You are now ready to connect to your target database and configure an RMAN channel. You need to specify both the library and the configuration file in the command.

This example configures an RMAN channel for an Oracle 11g Release 2 database:

RMAN> run {
            allocate channel dev1 type
            sbt parms='SBT_LIBRARY=/orclhome/lib/libosbws11.so,
            SBT_PARMS=(OSB_WS_PFILE=/orclhome/dbs/osbwst1.ora)';
          }

At this point, you can issue your usual RMAN backup and restore commands.

Note: For Oracle 11g Release 2 databases and later, you must use the SBT_PARMS parameter for specifying environment variables. For pre-Oracle 11g Release 2 databases, you can still use the ENV parameter of the PARMS option to specify environment variables.

See Also:

Database Backup in the Cloud technical white paper and the Backup Up Database Demonstration on the OTN: Cloud Computing Center website

Securing OSB Cloud Module Backups

To ensure that your data is properly secured, Oracle recommends that you make RMAN backup encryption a standard part of your backup processes. This recommendation is even more important to implement when you are storing critical backup data off-premises. Encrypting RMAN backups on Amazon S3 can also assist you in meeting key audit and regulatory compliance requirements for your organization's data.

See Also:

Encryption of Backup Sets for a discussion of RMAN encryption options.
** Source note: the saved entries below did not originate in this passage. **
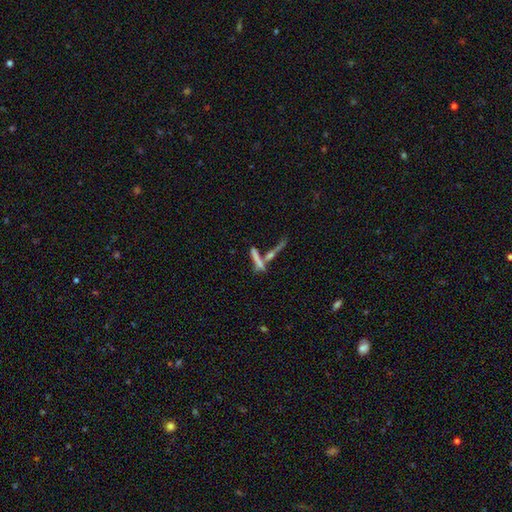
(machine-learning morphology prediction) This appears to be a featured or disk galaxy (43%, tied with smooth). Merging: merger (42%).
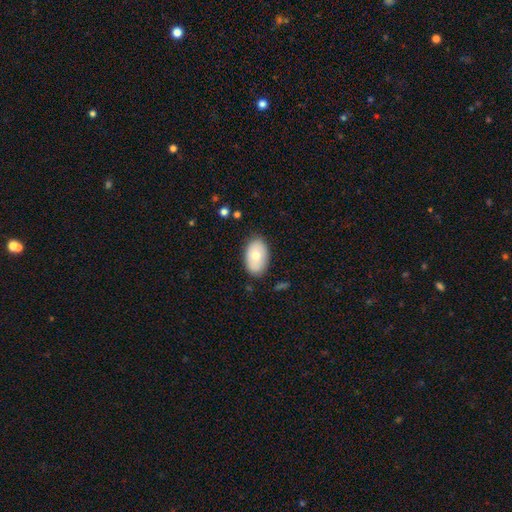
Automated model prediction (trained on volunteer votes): Smooth or featured?
  - smooth: 73% *
  - featured or disk: 21%
  - star or artifact: 7%
How rounded?
  - in between: 92% *
  - round: 7%
  - cigar-shaped: 1%
Merging?
  - none: 83% *
  - minor disturbance: 13%
  - major disturbance: 3%
  - merger: 1%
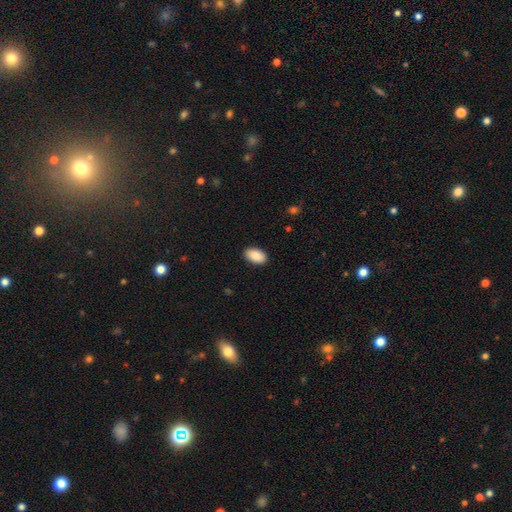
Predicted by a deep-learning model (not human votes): Smooth or featured? smooth (89%)
How rounded? in between (94%)
Merging? none (90%)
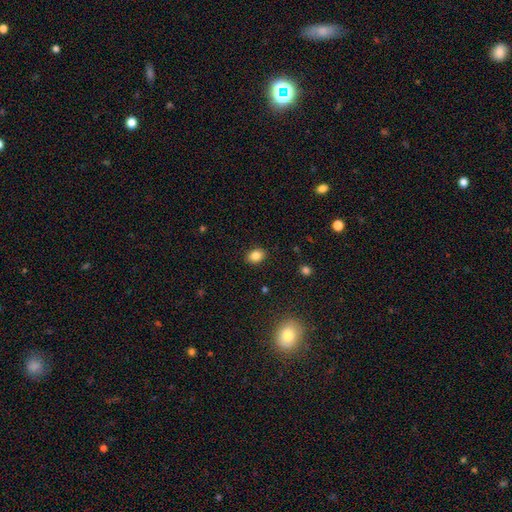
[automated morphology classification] Smooth or featured? Predicted: smooth (p=0.84). How rounded? Predicted: in between (p=0.67). Merging? Predicted: none (p=0.89).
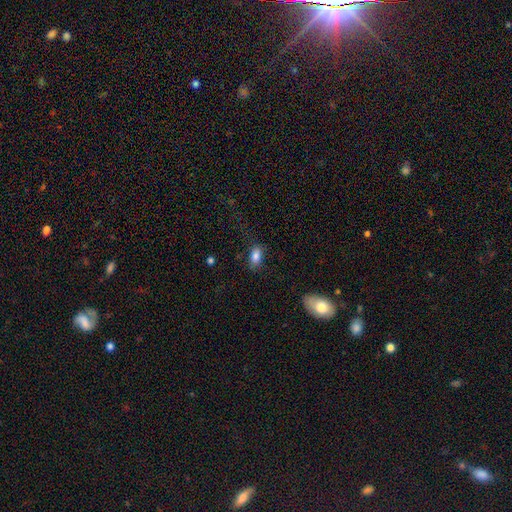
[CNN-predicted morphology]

Troubleshooting the OSB Cloud Module

This section lists potential issues that may affect the installation or the operation of the OSB Cloud Module:

Symptoms Error Messages Resolution
The S3 Backup installation cannot create the license file on Amazon S3. Time-out waiting for license file to be created. The first time you run the S3 Backup installer for a set of AWS identifiers, the installer creates a license file on Amazon S3. If there are problems preventing its creation the Time-out error message is displayed in the installation output.

Please contact Oracle support in order to resolve the issue.